• _EXTRACT PROVIDED_
-----

Third Sunday of Lent

John 2 13-22

The Passover of the Jews was near, and Jesus went up to Jerusalem.   In the temple he found people selling cattle, sheep, and doves, and the money-changers seated at their tables.  Making a whip of cords, he drove all of them out of the temple, both the sheep and the cattle. He also poured out the coins of the money-changers and overturned their tables.  He told those who were selling the doves, ‘Take these things out of here! Stop making my Father’s house a market-place!’   His disciples remembered that it was written, ‘Zeal for your house will consume me.’  The Jews then said to him, ‘What sign can you show us for doing this?’   Jesus answered them, ‘Destroy this temple, and in three days I will raise it up.’   The Jews then said, ‘This temple has been under construction for forty-six years, and will you raise it up in three days?’  But he was speaking of the temple of his body.   After he was raised from the dead, his disciples remembered that he had said this; and they believed the scripture and the word that Jesus had spoken.

-----

• _YOUR GOAL_
Reproduce the Gospel reading for the Third Sunday of Lent in full, word for word. The rows that come after this passage are unrelated material and stand apart from it.

-----

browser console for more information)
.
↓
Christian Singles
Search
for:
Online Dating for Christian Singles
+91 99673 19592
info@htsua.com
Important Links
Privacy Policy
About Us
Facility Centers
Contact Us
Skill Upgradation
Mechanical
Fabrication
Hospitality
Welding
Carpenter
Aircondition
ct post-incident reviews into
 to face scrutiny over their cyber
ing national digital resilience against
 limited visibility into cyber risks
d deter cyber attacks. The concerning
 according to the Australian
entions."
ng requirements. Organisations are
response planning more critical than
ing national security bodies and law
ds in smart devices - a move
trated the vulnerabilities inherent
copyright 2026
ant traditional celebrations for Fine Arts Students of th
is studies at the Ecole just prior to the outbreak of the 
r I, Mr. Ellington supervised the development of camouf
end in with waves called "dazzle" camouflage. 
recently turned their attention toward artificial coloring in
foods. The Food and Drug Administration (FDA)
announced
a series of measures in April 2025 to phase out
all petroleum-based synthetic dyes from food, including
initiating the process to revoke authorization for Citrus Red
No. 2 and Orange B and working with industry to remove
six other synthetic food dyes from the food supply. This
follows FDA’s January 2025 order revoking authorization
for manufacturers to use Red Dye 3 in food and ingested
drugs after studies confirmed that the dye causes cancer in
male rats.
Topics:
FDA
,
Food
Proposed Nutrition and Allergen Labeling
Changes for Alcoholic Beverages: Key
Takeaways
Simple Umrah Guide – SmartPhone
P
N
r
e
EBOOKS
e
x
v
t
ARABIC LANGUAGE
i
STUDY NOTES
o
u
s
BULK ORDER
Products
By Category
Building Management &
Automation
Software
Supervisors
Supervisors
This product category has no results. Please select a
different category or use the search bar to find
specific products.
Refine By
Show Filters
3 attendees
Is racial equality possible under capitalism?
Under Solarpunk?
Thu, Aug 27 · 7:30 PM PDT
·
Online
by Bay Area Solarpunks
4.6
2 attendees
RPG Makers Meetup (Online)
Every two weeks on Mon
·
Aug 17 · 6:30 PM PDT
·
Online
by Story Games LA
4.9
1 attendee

-----

• _RESPONSE TO THE TASK_
Third Sunday of Lent

John 2 13-22

The Passover of the Jews was near, and Jesus went up to Jerusalem.   In the temple he found people selling cattle, sheep, and doves, and the money-changers seated at their tables.  Making a whip of cords, he drove all of them out of the temple, both the sheep and the cattle. He also poured out the coins of the money-changers and overturned their tables.  He told those who were selling the doves, ‘Take these things out of here! Stop making my Father’s house a market-place!’   His disciples remembered that it was written, ‘Zeal for your house will consume me.’  The Jews then said to him, ‘What sign can you show us for doing this?’   Jesus answered them, ‘Destroy this temple, and in three days I will raise it up.’   The Jews then said, ‘This temple has been under construction for forty-six years, and will you raise it up in three days?’  But he was speaking of the temple of his body.   After he was raised from the dead, his disciples remembered that he had said this; and they believed the scripture and the word that Jesus had spoken.